Why is there such a rise? The reasons include increasing longevity, change in demographics, and genetic predispositions. Rising urbanization and changes in lifestyle play a role, as well as an increased prevalence of obesity. In the United States, obesity is known to play a role, where more than 60% of the adult population is considered to be either overweight or obese. Ninety percent to 95% of all cases of diabetes in the United States are type 2. Formerly considered a disease of overweight adults, type 2 diabetes now strikes many young individuals. This presents a substantial healthcare problem in light of the long-term complications of the disease. Diabetes is the leading cause of blindness in adults. End-stage renal disease, cardiovascular complications, and non-traumatic amputations are additional complications, and the health care costs are immense: $98.2 billion annually.6-8

The Diabetes Control and Complications Trial (DCCT) found that improved control of blood glucose reduces the risk of a number of long-term complications, particularly retinopathy, nephropathy, and neuropathy (Figure 5).8 Data for reductions in cardiovascular disease are emerging as well.9 According to the DCCT trial, the risk of sustained retinopathy progression gauged by HbA1c in years of follow up is in those patients with higher HbA1c levels (Figure 6).10 As a result of these findings, the major objective of physicians is reducing and maintaining low levels of glycosylated hemoglobin (HbA1c), which is a long-term marker of control (unlike blood glucose which fluctuates daily as people eat). HbA1c levels of 4% to 6% are normal, < 7% is considered good diabetes control, 7% to 8% is moderate control, and with >8% action is suggested to improve control. Currently blood levels of glucose and HbA1c can be determined chairside. Glycated serum protein (GSP) levels are an emerging intermediate marker of control, but HbA1c levels are most commonly used today to determine long-term control in the diabetic patient. It is the primary objective of most physicians to keep these levels low to prevent long-term complications.

Dentists and Diabetes

How does this relate to the practicing dentist? Every dentist will encounter patients with diabetes. In the US where 6% to 7% of the population is diabetic, a dental practice of 2,500 patients will most likely have 150 to 175 diabetic patients, and 40% to 50% of those patients may not even be aware that they have the disease. It may be the dentist who identifies certain signs of diabetes and refers the patient to the physician. Dentists and physicians need to work together to better manage patients with diabetes. In developing relationships with the physicians the dentist may find that through referrals their practice will grow and they may be treating many more patients with diabetes.
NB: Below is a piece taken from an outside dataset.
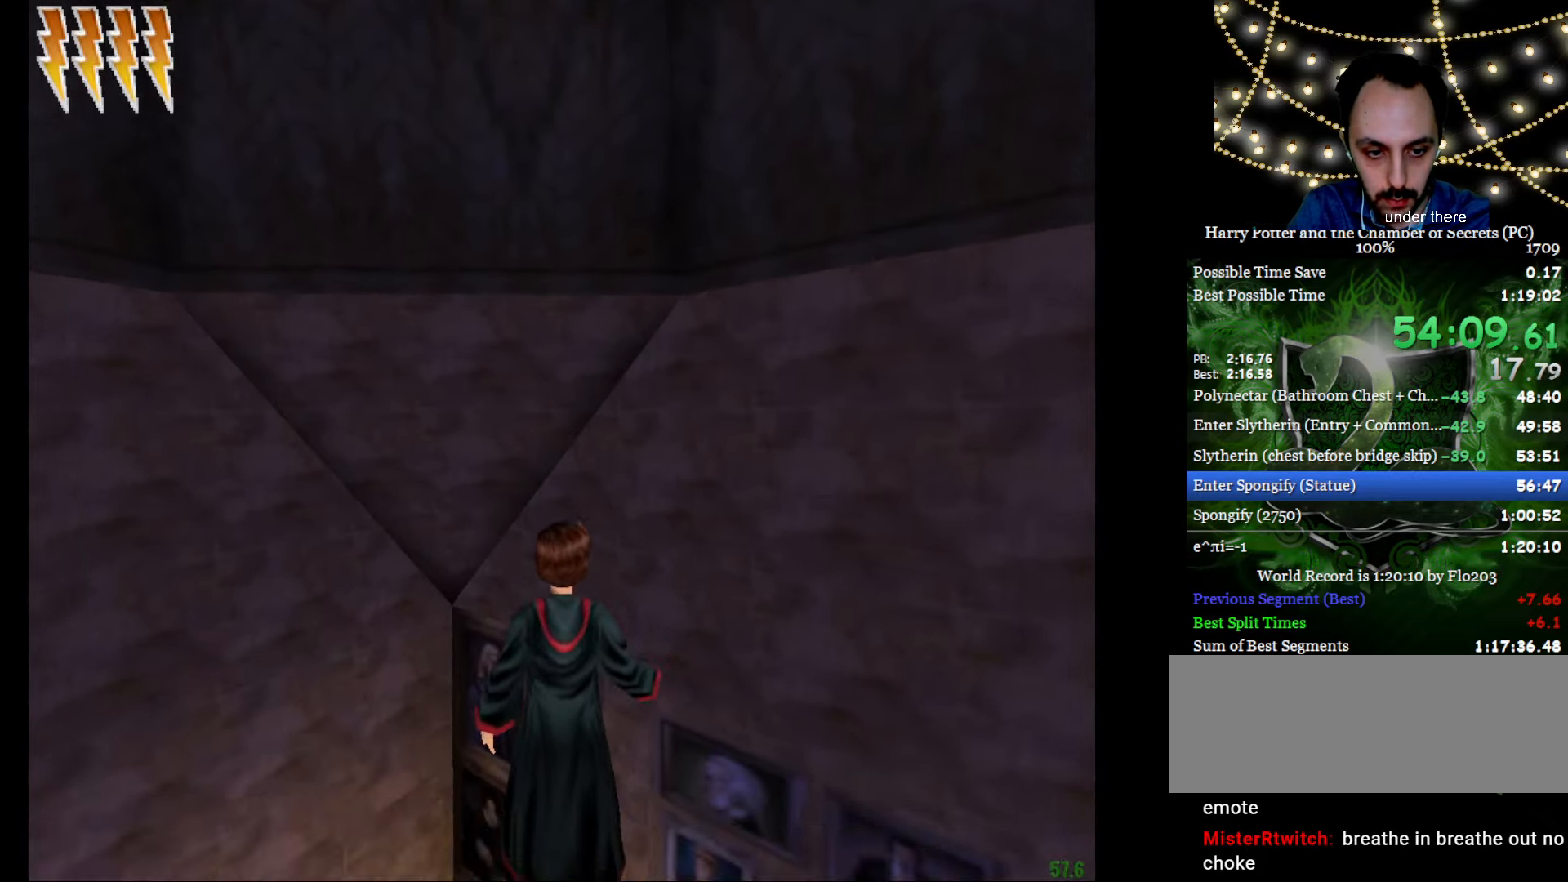
{"keys": ["a", "e", "w"], "mouse": ["right"], "events": [[33, "mouse_right", "down"], [33, "w", "down"], [83, "e", "down"], [83, "mouse_left", "down"], [184, "mouse_left", "up"], [217, "mouse_left", "down"], [267, "a", "down"], [317, "mouse_left", "up"], [417, "mouse_left", "down"], [450, "mouse_left", "up"]]}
Signs and Symptoms/Risk Assessment

It is important for dentists to recognize the classic signs and symptoms of diabetes, which should be taught as an integral part of the dental education process, just as how these patients once diagnosed should be appropriately managed in the dental office. Classic signs and symptoms of diabetes include: polydipsia, polyuria, nocturia, polyphagia, unexplained weight loss, general fatigue, and increases in infections (Table 3). Other symptoms are leg cramps, numbness in the extremities, impotence, and blurred vision. In a risk assessment for diabetes, age is a factor with most diabetics at > 45 years of age since most patients will be type 2, although the number of overweight adolescents with type 2 diabetes is growing rapidly, which is associated with the risk factor of obesity. There is a very strong genetic predisposition that occurs with type 2 diabetes; therefore, a family history of the patient is important. Other indicators include racial descent, gestational diabetes or a history of delivering a baby > 9 pounds, a history of impaired glucose tolerance and impaired fasting glucose, hypertension, and dyslipidemia. Gestational diabetes is a concern because many of the women who develop gestational diabetes will eventually develop type 2 diabetes. Of patients who have gestational diabetes, 30% to 50% will develop type 2 diabetes within 10 yrs. Once it is determined that a patient may be diabetic, then he or she is referred to the physician, and laboratory diagnostic criteria (Table 4) will be conducted in the physician’s office for a definitive diagnosis. In some circles it has been suggested that dentists could help in identifying people with diabetes by conducted preliminary non-fasting and even fasting plasma glucose testing.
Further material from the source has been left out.